You've been approved for a mortgage today, there's a 30-day interest rate lock period until you close the loan, and now it's time to get serious. 

Closing a loan involves the processing of paperwork and the payment of fees to complete the mortgage transaction between you and your lender, and to transfer ownership of the property from the seller over to you.

The Weeks Leading up to the Closing Date

It is important to know where everybody affiliated with the deal stands, which makes communication vital to close on a house. The players most likely to be involved are the lender (mortgagee), the closing agent, the title company, the escrow agent, the attorney(s), the seller, the real estate agent, and you (the buyer and mortgagor). The list could include couriers, surveyors, recorders, inspectors, and appraisers but they're not absolutely vital if you've gotten this far.

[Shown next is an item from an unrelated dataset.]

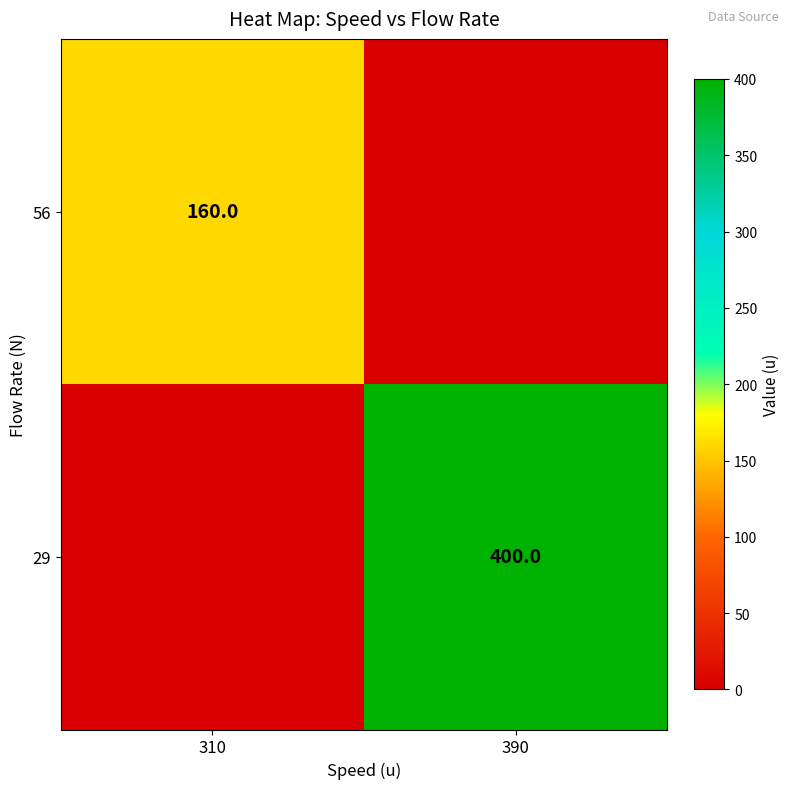

The value of 29 at 390 is 556. True or false?

False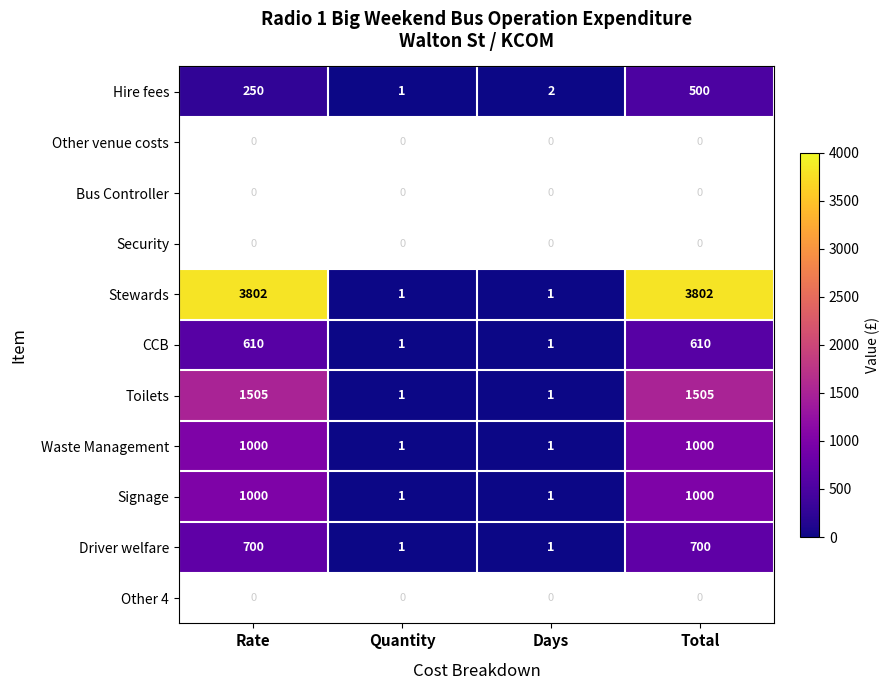

The value of Toilets at Days is 1.8. True or false?

False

To avoid a communication breakdown between all that are involved, speak to your real estate agent, they will keep you in the loop of any new developments regarding the deal since they are the middlemen connecting you to everybody else.

The Days Leading up to the Closing Date

Compile all the paperwork you've received from your seller and lender and all the documents that you're required to produce before closing. Apart from your attorney, what you need to bring on the day of includes the following:

  • Cashier's or certified check.
    Personal checks or hard cash won't be accepted at the closing table. For information on the costs involved with closing a loan, click here.
  • Closing Disclosure statement.
    This form will be given to you a few says before closing. At five pages long, the form explains your estimated monthly costs, the loan term, and the fees that cover the processing of your loan application.
  • Identification.
    Any photo ID is enough to prove your identity.
  • The sales contract.
    Not essential to closing but necessary if you need to confirm anything regarding the property in question, the sales contract discloses all the information you need.
  • Proof of insurance.
    Some lenders require the borrower to put forth an insurance policy on the property.

The Day of Closing

You're two to three hours into sealing the deal, and you're about to sign all the documents regarding ownership of the property and mortgage. There can be up to 24 documents that need your signature, the most important of which are listed in the table below.

The Two Sets of Documents that Require Your Signature
The Property Related Closing Documents The Mortgage Related Closing Documents
 1. HUD-1 Settlement form  1. Promissory note
 2. Certificate of Occupancy  2. Mortgage or deed of trust
 3. Abstract of Title
 4. Declaration of Reports  3. Truth in Lending statement (also known as Regulation Z)
 5. Proration papers
 6. Warranty deed or title  4. Monthly payment letter

 

You've done it! Now that you've signed all the documents pertaining to your ownership and loan obligations, the keys to the home are yours.